Afterwards you’ll probably want to relax for a while, taking a long, leisurely shower to wash off all the herbal oil. Sip some cool water to re-hydrate yourself and enjoy feeling calm, composed and balanced for the rest of the day.

Different kinds of ayurvedic massage include:

•  Ayurvedic Indian head massage
•  Abhyanga: An individually prepared herbal oil massage
• Abhyanga-Garshana: A dry lymphatic skin brushing followed by a herbal oil massage
•  Vishesh: A deep muscular massage using herbal oils
•  Pizichili: A two-therapist massage using warm herbal oils
Shiro-Ahhyanga-Nasya: A combination of a deep head, neck and shoulder massage, a facial lymphatic massage and aromatic steam

• Ayurvedic foot massage: A deep massage in which the therapist use his feet to massage you

• Udwarthanam: A slimming treatment involving deep massage with herbal powders
• Ayurvedic Shirodhara: A treatmentusing oil poured on the forehead.
• Ayurvedic face and marma therapy: A facial using a herbal mask and individually prepared oil
• Chavutti thirumal: is a full-body massage performed using the bare feet of the therapist. Massage strokes vary between long and short ones.

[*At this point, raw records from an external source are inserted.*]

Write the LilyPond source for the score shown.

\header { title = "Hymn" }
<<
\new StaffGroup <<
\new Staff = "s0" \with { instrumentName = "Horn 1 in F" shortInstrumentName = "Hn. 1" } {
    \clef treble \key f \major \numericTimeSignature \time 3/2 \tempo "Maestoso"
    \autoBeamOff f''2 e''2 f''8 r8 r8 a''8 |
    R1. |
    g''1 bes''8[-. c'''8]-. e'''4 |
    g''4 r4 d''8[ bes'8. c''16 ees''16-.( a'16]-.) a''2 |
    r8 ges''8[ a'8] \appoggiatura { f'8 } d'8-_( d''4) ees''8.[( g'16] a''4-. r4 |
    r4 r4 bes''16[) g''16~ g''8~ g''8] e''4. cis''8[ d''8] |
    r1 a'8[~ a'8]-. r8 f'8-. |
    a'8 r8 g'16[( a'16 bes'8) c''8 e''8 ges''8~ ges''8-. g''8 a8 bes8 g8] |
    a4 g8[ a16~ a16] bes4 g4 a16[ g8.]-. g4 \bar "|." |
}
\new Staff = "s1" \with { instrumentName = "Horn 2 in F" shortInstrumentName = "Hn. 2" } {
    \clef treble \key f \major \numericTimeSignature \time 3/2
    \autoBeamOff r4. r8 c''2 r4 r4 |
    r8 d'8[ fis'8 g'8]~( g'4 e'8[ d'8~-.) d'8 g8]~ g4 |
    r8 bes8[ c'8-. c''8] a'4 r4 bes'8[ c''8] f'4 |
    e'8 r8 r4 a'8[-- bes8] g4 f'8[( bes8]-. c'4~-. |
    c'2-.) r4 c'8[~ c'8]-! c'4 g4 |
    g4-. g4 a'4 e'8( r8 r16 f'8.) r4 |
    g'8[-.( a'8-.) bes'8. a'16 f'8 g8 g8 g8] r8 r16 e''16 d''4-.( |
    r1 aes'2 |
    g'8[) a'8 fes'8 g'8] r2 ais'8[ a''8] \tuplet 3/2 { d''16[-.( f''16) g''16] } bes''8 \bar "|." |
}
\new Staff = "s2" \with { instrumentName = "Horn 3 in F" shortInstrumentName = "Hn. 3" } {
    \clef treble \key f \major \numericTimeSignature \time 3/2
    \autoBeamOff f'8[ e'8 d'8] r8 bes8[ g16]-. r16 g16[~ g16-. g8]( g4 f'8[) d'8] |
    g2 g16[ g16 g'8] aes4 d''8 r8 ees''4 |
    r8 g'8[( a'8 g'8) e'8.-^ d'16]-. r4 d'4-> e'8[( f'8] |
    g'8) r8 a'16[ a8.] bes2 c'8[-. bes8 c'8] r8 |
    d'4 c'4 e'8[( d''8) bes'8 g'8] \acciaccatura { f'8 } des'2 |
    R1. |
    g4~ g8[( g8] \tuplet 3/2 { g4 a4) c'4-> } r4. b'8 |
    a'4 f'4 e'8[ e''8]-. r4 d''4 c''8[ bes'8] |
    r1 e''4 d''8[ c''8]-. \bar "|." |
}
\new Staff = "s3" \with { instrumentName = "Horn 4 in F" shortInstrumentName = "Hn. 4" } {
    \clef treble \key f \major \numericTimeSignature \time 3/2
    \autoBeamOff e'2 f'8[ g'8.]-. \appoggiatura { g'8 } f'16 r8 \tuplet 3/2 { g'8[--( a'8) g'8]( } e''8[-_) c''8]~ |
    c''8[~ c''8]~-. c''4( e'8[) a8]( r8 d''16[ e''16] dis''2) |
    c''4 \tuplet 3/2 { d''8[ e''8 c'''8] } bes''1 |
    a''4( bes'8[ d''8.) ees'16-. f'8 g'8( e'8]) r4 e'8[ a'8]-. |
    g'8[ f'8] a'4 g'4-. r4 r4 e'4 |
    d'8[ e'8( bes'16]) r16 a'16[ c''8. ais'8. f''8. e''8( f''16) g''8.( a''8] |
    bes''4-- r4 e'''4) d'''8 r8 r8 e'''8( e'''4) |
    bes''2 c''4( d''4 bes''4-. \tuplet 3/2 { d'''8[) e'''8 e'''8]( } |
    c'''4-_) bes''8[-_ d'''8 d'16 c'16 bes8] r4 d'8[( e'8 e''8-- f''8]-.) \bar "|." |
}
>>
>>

This treatment was developed from the ancient Southern Indian art of Kalarippayattu - a fighting system - and was practised as a way of loosening soft tissue and joints and lengthening the spine, to keep soldiers ready for battle.

Today, this massage is particularly recommended for athletes, sports participants and dancers. As the need for natural therapies, disease prevention and a spiritual approach to life becomes ever more important in this modern age it is not surprising more people than ever are turning towards ayurveda.